A candidate for mayor who spent six years seeking justice for the murder of her husband was killed earlier this month in Oaxaca. She was the 18th candidate to be killed in Mexico since the electoral season began last September.
Ivonne Gallegos Carreño, National Action Party (PAN) candidate for mayor in Ocotlán de Morelos, was murdered by armed men while traveling on highway 175 south of Oaxaca city on March 20. A man driving the vehicle in which she was traveling was wounded in the attack.
The murder of Gallegos, a dentist, former PAN lawmaker in the Oaxaca Congress, mother, staunch feminist and women’s and indigenous rights activist, is being investigated as a femicide, according to state authorities.
Eufrosina Cruz Mendoza, another indigenous rights activist, former state minister of indigenous affairs, ex-PAN lawmaker and a colleague and close friend of Gallegos, told the newspaper Milenio that she had little doubt that the murder was politically motivated.
The day before the attack, Gallegos filed a political violence complaint with the Oaxaca Electoral Institute against people who had been threatening and defaming her, she said.
“She experienced harassment, questioning and defamation in the final days before her murder,” Cruz said, adding that the candidate also asked for protection while on the campaign trail.
However, no protection had been provided to Gallegos before her murder nine days ago, a crime that left her 10-year-old son without a mother and a father.
Gallegos’ husband, José Luis Méndez Lara, was shot dead in March 2015 in Ocotlán, located about 40 kilometers south of Oaxaca city. No one has been arrested in connection with that crime and no motive has been established.
Gallegos knocked on doors for six years seeking justice for her husband but it never arrived, Cruz said.
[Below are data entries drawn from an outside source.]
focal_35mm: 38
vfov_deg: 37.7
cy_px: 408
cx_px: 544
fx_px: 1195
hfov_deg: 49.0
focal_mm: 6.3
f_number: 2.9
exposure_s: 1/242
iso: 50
“She left [the world] with that frustration and anger. It really pains me because a boy has been left an orphan: his father’s gone, his mother’s gone. As a society what do we say to him? That we became indifferent? That justice is not capable of providing a response?”
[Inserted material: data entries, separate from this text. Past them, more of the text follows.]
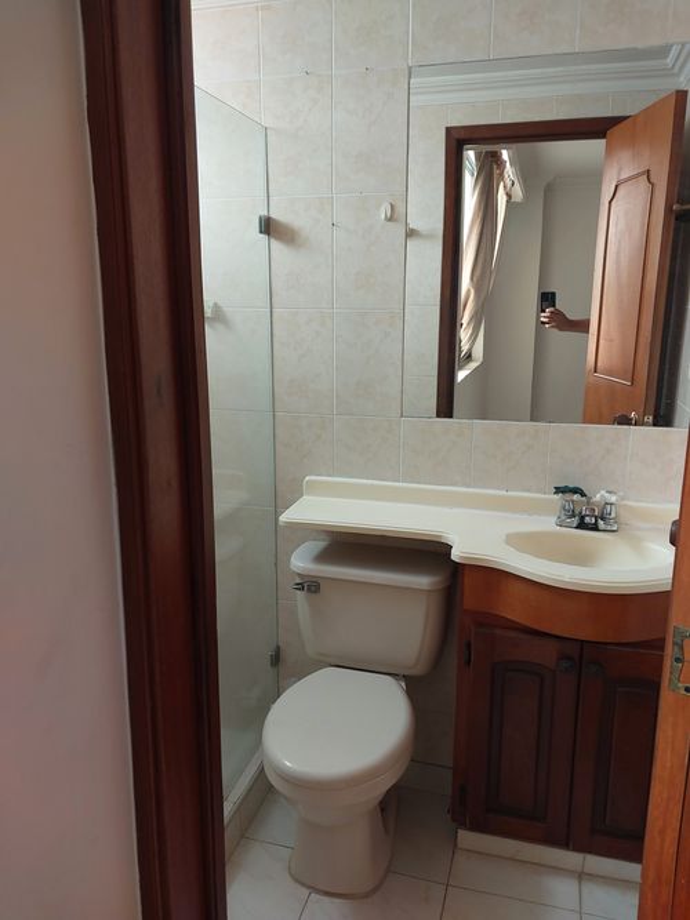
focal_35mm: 30
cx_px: 345
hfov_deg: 46.8
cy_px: 460
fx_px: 798
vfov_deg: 60.0
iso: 160
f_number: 1.8
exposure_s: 1/60
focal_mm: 4.6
Cruz said that Gallegos was a passionate feminist and women’s rights activist who worked tirelessly to achieve gender equality.
“She was my friend, confidante and sister – we did everything together, we dreamed that things could change,” she said.
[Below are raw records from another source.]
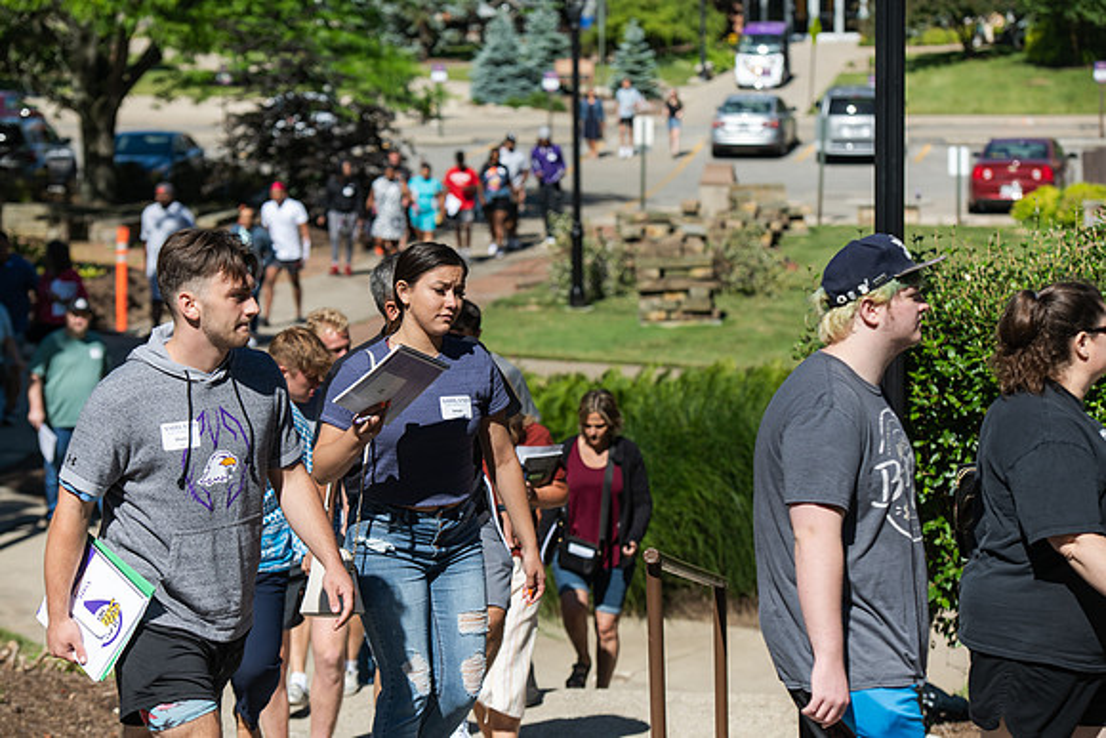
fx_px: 3134
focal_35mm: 102
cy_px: 369
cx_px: 553
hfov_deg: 20.0
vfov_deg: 13.4
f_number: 4.5
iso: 100
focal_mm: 102
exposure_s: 1/800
After noting that Gallegos will now be unable to achieve her dream of making “her beloved Ocotlán” a better place to live, Cruz said that justice must be served and that the murder of her friend mustn’t be allowed to become just another statistic.
“The prosecutor mustn’t hesitate, not just in Ivonne’s case, there are many other cases. … They [the authorities] have to provide … certainty to women that we can trust the justice system,” she said.
Eight days before Gallegos’ murder, another female candidate in Oaxaca was targeted in an armed attack. However, Aime Rodríguez Vázquez, candidate for mayor of Zimatlán de Álvarez, survived and subsequently filed a criminal complaint with the state Attorney General’s Office.
Other female candidates in Oaxaca and other parts of Mexico have faced online smear campaigns designed to derail their political ambitions.
“All women who decide they want to participate in public life” face the prospect of being intimidated or attacked, Cruz said.
“… They’re taking our lives, our dreams, they want to cut our wings,” she said.